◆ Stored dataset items
⟨

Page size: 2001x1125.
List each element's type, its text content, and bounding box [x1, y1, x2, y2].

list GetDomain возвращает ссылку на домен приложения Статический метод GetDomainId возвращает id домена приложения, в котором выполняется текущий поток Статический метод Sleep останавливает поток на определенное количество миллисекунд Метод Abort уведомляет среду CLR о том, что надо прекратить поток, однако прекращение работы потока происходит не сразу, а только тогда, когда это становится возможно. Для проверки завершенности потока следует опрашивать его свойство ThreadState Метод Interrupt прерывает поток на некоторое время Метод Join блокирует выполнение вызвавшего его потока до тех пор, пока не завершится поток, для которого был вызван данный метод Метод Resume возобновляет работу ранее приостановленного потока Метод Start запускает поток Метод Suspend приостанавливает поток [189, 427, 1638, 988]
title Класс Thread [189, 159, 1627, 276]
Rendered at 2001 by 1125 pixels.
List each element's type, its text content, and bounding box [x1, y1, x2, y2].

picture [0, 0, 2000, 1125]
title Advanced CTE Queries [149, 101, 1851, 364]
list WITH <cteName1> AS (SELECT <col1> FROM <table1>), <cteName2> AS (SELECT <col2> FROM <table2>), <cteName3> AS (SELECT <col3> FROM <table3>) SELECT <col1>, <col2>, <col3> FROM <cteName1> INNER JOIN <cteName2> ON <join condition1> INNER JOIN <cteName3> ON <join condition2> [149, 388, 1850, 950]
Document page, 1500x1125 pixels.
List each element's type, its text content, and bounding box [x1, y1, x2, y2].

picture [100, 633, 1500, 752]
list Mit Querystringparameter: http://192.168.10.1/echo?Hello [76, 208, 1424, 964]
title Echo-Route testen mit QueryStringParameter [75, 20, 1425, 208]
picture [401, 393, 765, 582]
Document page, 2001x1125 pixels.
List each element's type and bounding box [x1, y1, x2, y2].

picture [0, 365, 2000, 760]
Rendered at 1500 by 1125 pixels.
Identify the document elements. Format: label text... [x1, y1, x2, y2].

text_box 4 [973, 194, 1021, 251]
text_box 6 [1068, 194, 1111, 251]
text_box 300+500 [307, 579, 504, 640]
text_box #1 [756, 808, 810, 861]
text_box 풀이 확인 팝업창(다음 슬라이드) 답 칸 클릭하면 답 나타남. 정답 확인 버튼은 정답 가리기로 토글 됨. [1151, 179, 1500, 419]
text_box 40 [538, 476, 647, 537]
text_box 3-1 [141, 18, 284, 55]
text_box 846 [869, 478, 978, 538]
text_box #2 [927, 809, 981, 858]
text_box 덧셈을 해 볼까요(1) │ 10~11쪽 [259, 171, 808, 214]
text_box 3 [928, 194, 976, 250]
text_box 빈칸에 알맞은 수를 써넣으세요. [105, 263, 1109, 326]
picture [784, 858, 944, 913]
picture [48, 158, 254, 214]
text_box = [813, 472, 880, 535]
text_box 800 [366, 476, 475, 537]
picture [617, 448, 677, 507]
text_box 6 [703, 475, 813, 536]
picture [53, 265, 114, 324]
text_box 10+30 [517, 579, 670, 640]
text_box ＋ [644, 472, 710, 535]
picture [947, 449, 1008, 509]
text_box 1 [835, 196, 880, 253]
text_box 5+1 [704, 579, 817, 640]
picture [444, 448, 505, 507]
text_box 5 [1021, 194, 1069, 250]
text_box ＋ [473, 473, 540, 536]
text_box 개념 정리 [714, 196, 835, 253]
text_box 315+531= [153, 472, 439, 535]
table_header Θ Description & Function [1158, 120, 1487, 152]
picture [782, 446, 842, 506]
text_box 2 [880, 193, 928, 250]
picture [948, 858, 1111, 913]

⟩

◆ TASK
An accurate, complete transcription of the records above is needed.

◆ RESULT
Page size: 2001x1125.
List each element's type, its text content, and bounding box [x1, y1, x2, y2].

list GetDomain возвращает ссылку на домен приложения Статический метод GetDomainId возвращает id домена приложения, в котором выполняется текущий поток Статический метод Sleep останавливает поток на определенное количество миллисекунд Метод Abort уведомляет среду CLR о том, что надо прекратить поток, однако прекращение работы потока происходит не сразу, а только тогда, когда это становится возможно. Для проверки завершенности потока следует опрашивать его свойство ThreadState Метод Interrupt прерывает поток на некоторое время Метод Join блокирует выполнение вызвавшего его потока до тех пор, пока не завершится поток, для которого был вызван данный метод Метод Resume возобновляет работу ранее приостановленного потока Метод Start запускает поток Метод Suspend приостанавливает поток [189, 427, 1638, 988]
title Класс Thread [189, 159, 1627, 276]
Rendered at 2001 by 1125 pixels.
List each element's type, its text content, and bounding box [x1, y1, x2, y2].

picture [0, 0, 2000, 1125]
title Advanced CTE Queries [149, 101, 1851, 364]
list WITH <cteName1> AS (SELECT <col1> FROM <table1>), <cteName2> AS (SELECT <col2> FROM <table2>), <cteName3> AS (SELECT <col3> FROM <table3>) SELECT <col1>, <col2>, <col3> FROM <cteName1> INNER JOIN <cteName2> ON <join condition1> INNER JOIN <cteName3> ON <join condition2> [149, 388, 1850, 950]
Document page, 1500x1125 pixels.
List each element's type, its text content, and bounding box [x1, y1, x2, y2].

picture [100, 633, 1500, 752]
list Mit Querystringparameter: http://192.168.10.1/echo?Hello [76, 208, 1424, 964]
title Echo-Route testen mit QueryStringParameter [75, 20, 1425, 208]
picture [401, 393, 765, 582]
Document page, 2001x1125 pixels.
List each element's type and bounding box [x1, y1, x2, y2].

picture [0, 365, 2000, 760]
Rendered at 1500 by 1125 pixels.
Identify the document elements. Format: label text... [x1, y1, x2, y2].

text_box 4 [973, 194, 1021, 251]
text_box 6 [1068, 194, 1111, 251]
text_box 300+500 [307, 579, 504, 640]
text_box #1 [756, 808, 810, 861]
text_box 풀이 확인 팝업창(다음 슬라이드) 답 칸 클릭하면 답 나타남. 정답 확인 버튼은 정답 가리기로 토글 됨. [1151, 179, 1500, 419]
text_box 40 [538, 476, 647, 537]
text_box 3-1 [141, 18, 284, 55]
text_box 846 [869, 478, 978, 538]
text_box #2 [927, 809, 981, 858]
text_box 덧셈을 해 볼까요(1) │ 10~11쪽 [259, 171, 808, 214]
text_box 3 [928, 194, 976, 250]
text_box 빈칸에 알맞은 수를 써넣으세요. [105, 263, 1109, 326]
picture [784, 858, 944, 913]
picture [48, 158, 254, 214]
text_box = [813, 472, 880, 535]
text_box 800 [366, 476, 475, 537]
picture [617, 448, 677, 507]
text_box 6 [703, 475, 813, 536]
picture [53, 265, 114, 324]
text_box 10+30 [517, 579, 670, 640]
text_box ＋ [644, 472, 710, 535]
picture [947, 449, 1008, 509]
text_box 1 [835, 196, 880, 253]
text_box 5+1 [704, 579, 817, 640]
picture [444, 448, 505, 507]
text_box 5 [1021, 194, 1069, 250]
text_box ＋ [473, 473, 540, 536]
text_box 개념 정리 [714, 196, 835, 253]
text_box 315+531= [153, 472, 439, 535]
table_header Θ Description & Function [1158, 120, 1487, 152]
picture [782, 446, 842, 506]
text_box 2 [880, 193, 928, 250]
picture [948, 858, 1111, 913]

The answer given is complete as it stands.